Text:
# Really Sharp Spikes/Calks



## slowp (Jan 20, 2011)

On my last trip to the Candy Store For Guys, I grabbed a bag of new spikes for my rubber calks. I did make sure that they were not Redwood/Cedar spikes. The bag said, "Ice Spikes" on it. 

I replaced the old ones. Carefully. The new ones are sharper and a wee bit longer than the regular ones. There isn't a problem with them picking up every scrap of wood on the hillside, but the landings are not operating yet. The problem is, they are sharp and I have had close calls with spiking my rubber boots. I almost need to wear gloves to put them on.

They are working wonderfully on the steep hellside we are on. It is steep, has lots of blowdown, and lots of what the fallers are calling "Old Growth Vine Maple." The latter would be vine maple four to five inches in diameter growing in various contorted shapes.

Have any of you heard of Ice Spikes?


----------



## Gologit (Jan 20, 2011)

What's ice?  Sorry, I couldn't resist that. I wonder if they make them for WESCOS? WESCO spikes must be made out of something different than they used to be. Seems like they wear down a lot faster.


----------



## madhatte (Jan 20, 2011)

Madsen's used to sell these awesome calks they called "Golf Spikes". They had a square base that needed an adapter, which fit on your standard spanner wrench. They were only a bit longer than the normal calks, but they were way harder and took forever to wear down. I wish I knew where to find them still.

Raw data:
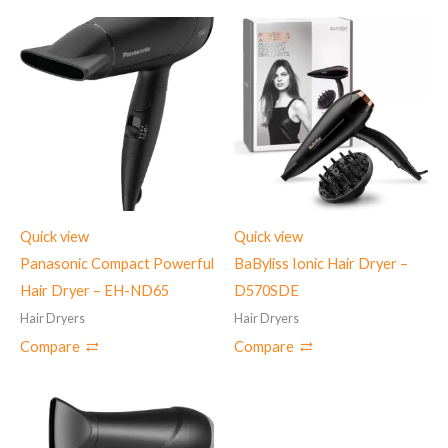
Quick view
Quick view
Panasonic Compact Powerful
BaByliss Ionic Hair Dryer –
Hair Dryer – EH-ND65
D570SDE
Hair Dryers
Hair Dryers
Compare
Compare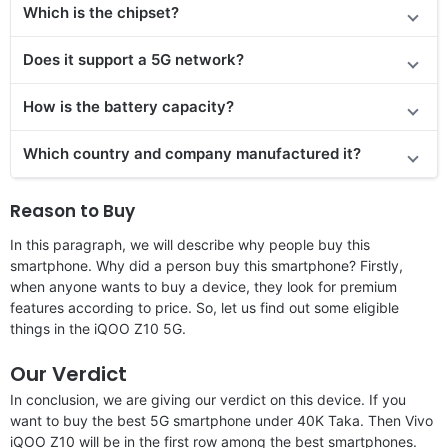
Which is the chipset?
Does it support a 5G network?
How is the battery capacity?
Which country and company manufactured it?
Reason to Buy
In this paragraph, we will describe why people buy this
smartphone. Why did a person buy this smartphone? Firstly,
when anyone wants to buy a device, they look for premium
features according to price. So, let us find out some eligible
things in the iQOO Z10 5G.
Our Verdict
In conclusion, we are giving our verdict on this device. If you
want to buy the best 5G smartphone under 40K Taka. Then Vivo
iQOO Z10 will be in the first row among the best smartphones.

What this exercise asks:
1. Repeat the passage of the calk spikes thread starting with "They are working" and going on through "Gologit (Jan 20, 2011)".
2. Put this sentence from the calk spikes thread into Spanish: "The new ones are sharper and a wee bit longer than the regular ones."
3. Supply the next part of the calk spikes thread, picking up after its final sentence.

Task responses:
1.
They are working wonderfully on the steep hellside we are on. It is steep, has lots of blowdown, and lots of what the fallers are calling "Old Growth Vine Maple." The latter would be vine maple four to five inches in diameter growing in various contorted shapes.

Have any of you heard of Ice Spikes?


----------



## Gologit (Jan 20, 2011)

2. Los nuevos son más afilados y un poquito más largos que los normales.

3.
----------



## 2dogs (Jan 20, 2011)

madhatte said:


> Madsen's used to sell these awesome calks they called "Golf Spikes". They had a square base that needed an adapter, which fit on your standard spanner wrench. They were only a bit longer than the normal calks, but they were way harder and took forever to wear down. I wish I knew where to find them still.


 
It is about time I replaced the spikes on my rubber boots. They're getting rounded off. There is a small patch of smooth concrete at the diesel tanks and man that is scary trying to walk 10 feet in and back in corks. I slipped last year and wound up on my tail end. 

Oh and about ice. Does it exist outside an ice maker?


----------



## slowp (Jan 20, 2011)

madhatte said:


> Madsen's used to sell these awesome calks they called "Golf Spikes". They had a square base that needed an adapter, which fit on your standard spanner wrench. They were only a bit longer than the normal calks, but they were way harder and took forever to wear down. I wish I knew where to find them still.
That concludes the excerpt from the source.